Recientemente México ha dado una nueva brazada hacia el paraíso neoliberal, al aprobar una profunda reforma legislativa que abre el camino a la privatización de la energía. Se trata de una clara resignación de soberanía en el manejo de los recursos, una suerte de saqueo que, con otras modalidades a las de la conquista pero con objetivos algo similares, se encargan de llevar adelante las corporaciones transnacionales. En este contexto, no se puede obviar lo ocurrido hace algunas semanas, cuando los países de la Comunidad del Caribe le reclamaron a Europa reparaciones morales y económicas por la esclavitud y el genocidio de sus pueblos indígenas, por hechos ocurridos hace más de 500 años.
En esta línea, la experiencia asociada al NAFTA y al conjunto de políticas del Consenso de Washington que se aplicaron en casi toda la región ha desempeñado un papel central en el rechazo al ALCA, decidido en la Cumbre de Mar del Plata de 2005, creándose también el espacio para el posterior nacimiento de iniciativas basadas en un espíritu integrador diferente, como es el caso de la UNASUR o la CELAC.
Sin embargo, América Latina sigue enfrentando amenazas, muchas de las cuales provienen de su propio seno. Se expresan a partir de la conformación de la Alianza del Pacífico, en junio de 2012, integrada por México, Chile, Colombia y Perú, países que, según figura en la página oficial, poseen «visiones afines de desarrollo y son promotores del libre comercio como impulsor del crecimiento».
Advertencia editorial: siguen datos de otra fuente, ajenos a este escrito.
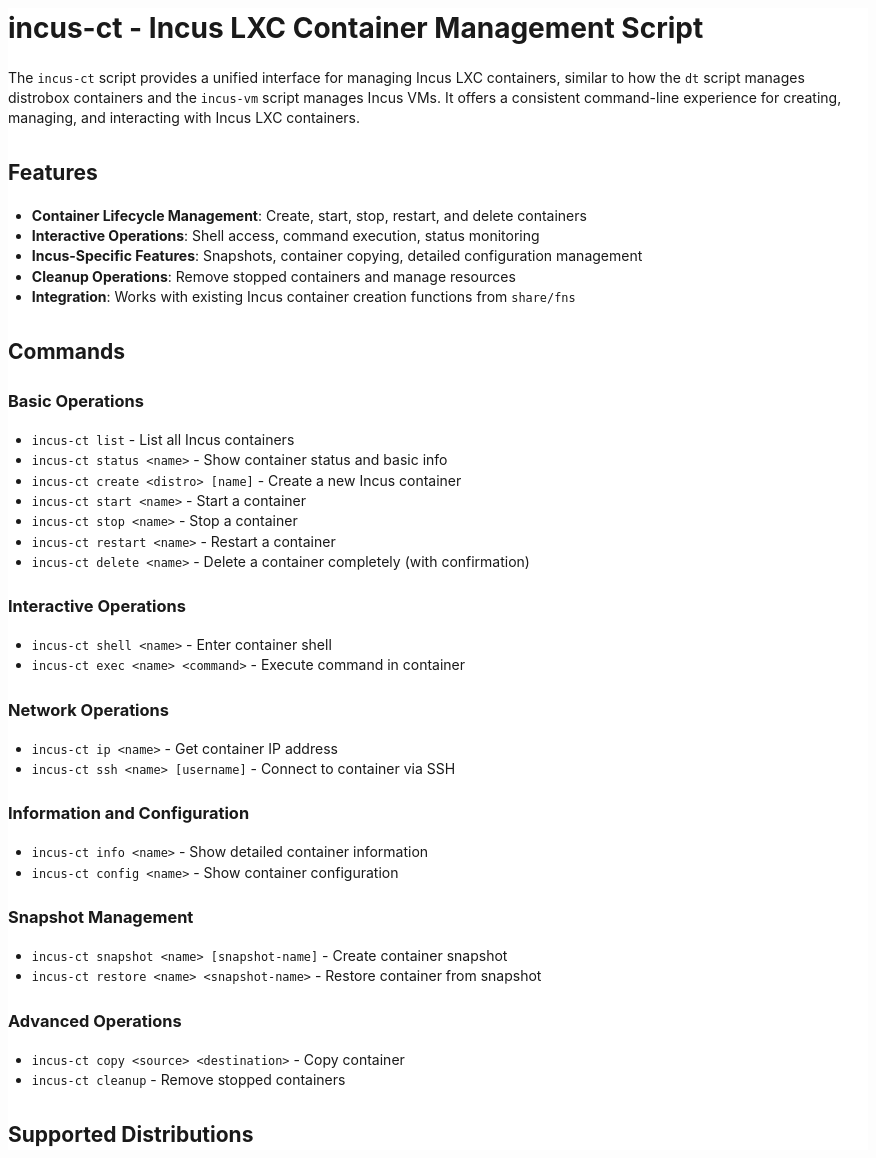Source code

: # incus-ct - Incus LXC Container Management Script

The `incus-ct` script provides a unified interface for managing Incus LXC containers, similar to how the `dt` script manages distrobox containers and the `incus-vm` script manages Incus VMs. It offers a consistent command-line experience for creating, managing, and interacting with Incus LXC containers.

## Features

- **Container Lifecycle Management**: Create, start, stop, restart, and delete containers
- **Interactive Operations**: Shell access, command execution, status monitoring
- **Incus-Specific Features**: Snapshots, container copying, detailed configuration management
- **Cleanup Operations**: Remove stopped containers and manage resources
- **Integration**: Works with existing Incus container creation functions from `share/fns`

## Commands

### Basic Operations
- `incus-ct list` - List all Incus containers
- `incus-ct status <name>` - Show container status and basic info
- `incus-ct create <distro> [name]` - Create a new Incus container
- `incus-ct start <name>` - Start a container
- `incus-ct stop <name>` - Stop a container
- `incus-ct restart <name>` - Restart a container
- `incus-ct delete <name>` - Delete a container completely (with confirmation)

### Interactive Operations
- `incus-ct shell <name>` - Enter container shell
- `incus-ct exec <name> <command>` - Execute command in container

### Network Operations
- `incus-ct ip <name>` - Get container IP address
- `incus-ct ssh <name> [username]` - Connect to container via SSH

### Information and Configuration
- `incus-ct info <name>` - Show detailed container information
- `incus-ct config <name>` - Show container configuration

### Snapshot Management
- `incus-ct snapshot <name> [snapshot-name]` - Create container snapshot
- `incus-ct restore <name> <snapshot-name>` - Restore container from snapshot

### Advanced Operations
- `incus-ct copy <source> <destination>` - Copy container
- `incus-ct cleanup` - Remove stopped containers

## Supported Distributions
Mientras tanto, a escala global no deja de sobresalir el firme avance estadounidense para conformar tratados «megarregionales» que permitan trascender los nulos avances conseguidos en instancias multilaterales como la OMC. Esta postura se ve plasmada en la búsqueda de acuerdos de liberalización y desregulación con la Unión Europea (UE), o el pretendido Acuerdo de Asociación Transpacífico, que reúne a 12 países de América Latina, América del Norte, Asia y Oceanía.
Estas dinámicas podrían limitar las perspectivas futuras de la región, en particular del MERCOSUR, ya que, de constituirse un acuerdo entre Estados Unidos y la UE, podría verse afectada la competitividad de las exportaciones agrícolas a la UE, debido a la irrupción de un competidor privilegiado, como Estados Unidos. No habría que descartar que estas cuestiones sean las que explican el renovado ímpetu que han adquirido las negociaciones entre el bloque del MERCOSUR y la UE.
Por todo lo anterior, cobra más relevancia que nunca la necesidad de seguir estrechando los vínculos de integración y cooperación regional, para hacer frente al continuo avance del capital transnacional y para construir alternativas viables que mejoren decididamente las condiciones de vida de nuestros pueblos.